A vulnerability in virtually all Android devices could work to hack into companies’ networks.
If exploited by hackers, the flaw could turn legitimate applications on the device into defense-dodging Trojans, said Bluebox Security chief technology officer Jeff Forristal.
“The Bluebox Security research team recently discovered a vulnerability in Android’s security model that allows a hacker to modify APK code without breaking an application’s cryptographic signature, to turn any legitimate application into a malicious Trojan, completely unnoticed by the app store, the phone, or the end user,” Forristal said.
The vulnerability has been around since Android 1.6 Jelly Bean and could target any Google phone or tablet released in the last four years, including popular handsets like the HTC One and Samsung Galaxy S4, Forristal said.
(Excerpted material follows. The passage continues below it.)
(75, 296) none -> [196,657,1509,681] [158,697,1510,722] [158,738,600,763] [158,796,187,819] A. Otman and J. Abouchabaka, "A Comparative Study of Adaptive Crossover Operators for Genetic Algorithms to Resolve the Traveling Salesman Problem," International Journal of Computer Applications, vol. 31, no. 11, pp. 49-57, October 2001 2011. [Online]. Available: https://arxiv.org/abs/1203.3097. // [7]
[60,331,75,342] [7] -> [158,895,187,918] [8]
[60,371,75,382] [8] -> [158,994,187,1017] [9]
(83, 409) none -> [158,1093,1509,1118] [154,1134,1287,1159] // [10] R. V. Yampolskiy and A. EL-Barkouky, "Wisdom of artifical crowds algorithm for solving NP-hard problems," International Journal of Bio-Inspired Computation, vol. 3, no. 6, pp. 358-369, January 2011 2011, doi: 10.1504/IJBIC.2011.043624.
Forristal added the vulnerability is dangerous because of the way many big-name companies have granted Android devices running on their networks additional privileges.
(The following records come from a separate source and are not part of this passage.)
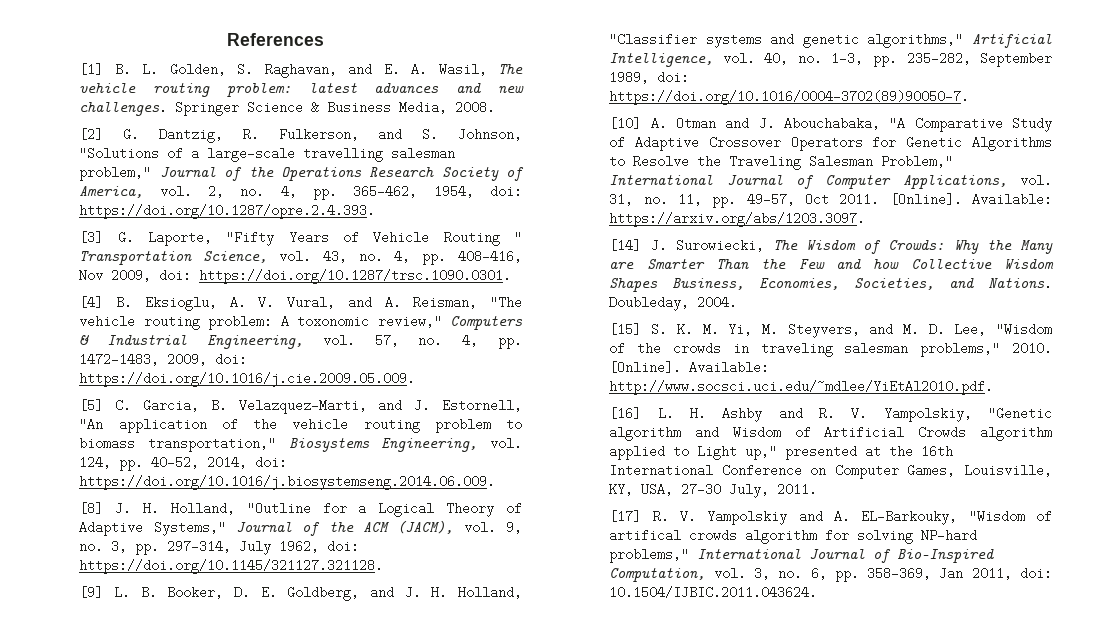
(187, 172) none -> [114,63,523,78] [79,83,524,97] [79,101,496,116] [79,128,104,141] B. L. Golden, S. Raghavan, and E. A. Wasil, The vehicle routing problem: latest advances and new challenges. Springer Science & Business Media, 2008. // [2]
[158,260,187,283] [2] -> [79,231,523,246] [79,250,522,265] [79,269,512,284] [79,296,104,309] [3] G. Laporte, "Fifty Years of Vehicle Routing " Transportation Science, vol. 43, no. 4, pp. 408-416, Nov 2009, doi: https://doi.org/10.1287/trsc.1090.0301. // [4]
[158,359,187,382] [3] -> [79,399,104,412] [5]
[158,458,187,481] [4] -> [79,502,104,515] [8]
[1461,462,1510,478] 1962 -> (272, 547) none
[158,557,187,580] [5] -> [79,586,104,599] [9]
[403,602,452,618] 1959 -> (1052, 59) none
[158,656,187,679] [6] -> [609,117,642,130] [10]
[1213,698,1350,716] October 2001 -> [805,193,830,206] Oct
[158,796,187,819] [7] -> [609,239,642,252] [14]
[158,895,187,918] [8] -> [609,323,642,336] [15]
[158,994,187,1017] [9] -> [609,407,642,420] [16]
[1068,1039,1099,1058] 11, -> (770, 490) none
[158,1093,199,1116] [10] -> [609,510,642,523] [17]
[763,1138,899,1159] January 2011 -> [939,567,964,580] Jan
“While the risk to the individual and the enterprise is great (a malicious app can access individual data, or gain entry into an enterprise), this risk is compounded when you consider applications developed by the device manufacturers (e.g. HTC, Samsung, Motorola, LG) or third-parties that work in co-operation with the device manufacturer (e.g. Cisco with AnyConnect VPN) that are granted special elevated privileges within Android – specifically System UID access,” he said.
The Bluebox chief added the vulnerability could also theoretically set up an Android botnet, letting criminals use millions of Android devices to their ends. Were the event to occur, the network could cause havoc, letting criminals mount numerous denial-of-service attacks, or rake in billions of dollars via spam campaigns and the like.
Google was not immediately available for comment on Bluebox’s research. F-Secure security expert Sean Sullivan said while BlueBox’s research looks legitimate, the potential for harm appears limited and could end up solved in a variety of ways. “The real question is how practical is it?” Sullivan said.
“From our reading of Bluebox’s post, the issue is something that Google Play could be able to (or already does) mitigate. Interaction with Play would cause Google to recognize the altered apps. But there could be an issue with apps from third-party markets. All in all, it is difficult to determine if this vulnerability makes for something useful in terms of crimeware. So there’s no way yet to say if consumers and/or businesses should be concerned.”
Forristal said business should rethink their bring your own device (BYOD) policies regarding Android. “Device owners should be extra cautious in identifying the publisher of the app they want to download. Enterprises with BYOD implementations should use this news to prompt all users to update their devices, and to highlight the importance of keeping their devices updated,” he wrote.